Newsletter

Ada Angin Surga dari Amerika, Rupiah Bisa Berjaya?

Hidayat Setiaji & Raditya Hanung & Anthony Kevin, CNBC Indonesia
27 August 2018 05:54
Pidato Jerome Powell Minim Kejutan, Wall Street Melesat
Foto: REUTERS/Lucas Jackson
Dari Wall Street, tiga indeks utama mencatatkan penguatan sepanjang pekan lalu. Dow Jones Industrial Average (DJIA) naik 0,47%, S&P 500 menguat 0,87%, dan Nasdaq Composite melesat 1,66%.  

Sementara pada perdagangan akhir pekan lalu, tiga indeks ini juga mampu membukukan kenaikan. DJIA naik 0,52%, S&P 500 menguat 0,62%, dan Nasdaq bertambah 0,97%. 

Penyebab laju penguatan bursa saham New York akhir pekan lalu adalah pidato Jerome Powell di pertemuan tahunan The Fed di Jackson Hole, Wyoming. Dalam pidato tersebut, Powell menyebutkan kenaikan suku bunga acuan merupakan langkah terbaik untuk melindungi pemulihan ekonomi Negeri Paman Sam. 

"Ekonomi kita kuat. Inflasi mendekati target 2%, dan banyak orang sudah mendapatkan pekerjaan. Jika pertumbuhan pendapatan dan penciptaan lapangan kerja ini terus terjadi, maka kenaikan suku bunga acuan secara bertahap memang sudah selayaknya dilakukan," sebut Powell, mengutip Reuters. 
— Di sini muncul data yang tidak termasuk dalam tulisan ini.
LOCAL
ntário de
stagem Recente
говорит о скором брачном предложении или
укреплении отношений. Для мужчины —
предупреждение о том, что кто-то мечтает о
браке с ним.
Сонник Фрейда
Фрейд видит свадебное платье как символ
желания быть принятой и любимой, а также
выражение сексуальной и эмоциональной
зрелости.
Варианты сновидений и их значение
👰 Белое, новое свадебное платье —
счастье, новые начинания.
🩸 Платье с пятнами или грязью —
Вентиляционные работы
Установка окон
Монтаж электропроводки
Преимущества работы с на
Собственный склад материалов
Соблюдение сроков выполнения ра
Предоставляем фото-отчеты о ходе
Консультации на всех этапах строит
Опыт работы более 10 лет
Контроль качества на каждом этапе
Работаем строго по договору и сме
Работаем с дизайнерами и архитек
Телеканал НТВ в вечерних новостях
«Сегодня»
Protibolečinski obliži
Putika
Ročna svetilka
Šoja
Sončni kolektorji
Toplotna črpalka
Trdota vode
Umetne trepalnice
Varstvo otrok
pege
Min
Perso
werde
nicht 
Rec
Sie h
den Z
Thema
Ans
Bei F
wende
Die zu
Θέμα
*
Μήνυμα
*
Pernyataan Powell itu dibaca oleh pelaku pasar seolah menjadi penegasan bahwa The Fed tidak bisa diintervensi oleh siapa pun, termasuk Presiden Trump. Pekan lalu, Trump terang-terangan menyatakan ketidaksetujuannya terhadap kebijakan The Fed yang terus menaikkan suku bunga acuan. 

"Dengan angka pengangguran yang rendah, mengapa kami mengetatkan kebijakan moneter? Dengan problem inflasi yang belum kelihatan, mengapa kami mengetatkan kebijakan moneter yang bisa menghambat penciptaan lapangan kerja dan ekspansi ekonomi? Kami hanya ingin bergerak hati-hati. Kenaikan suku bunga secara gradual adalah langkah kami untuk mengatasi risiko tersebut (inflasi dan ekspansi ekonomi yang terlalu kencang)," ungkap Powell. 

Pelaku pasar merespons positif pernyataan-pernyataan Powell. Apa yang disebutkan Powell menjadi konfirmasi atas keyakinan pasar, bahwa ekonomi AS memang terus membaik. Salah satunya tercermin dari data terbaru yaitu pemesanan barang modal buatan AS.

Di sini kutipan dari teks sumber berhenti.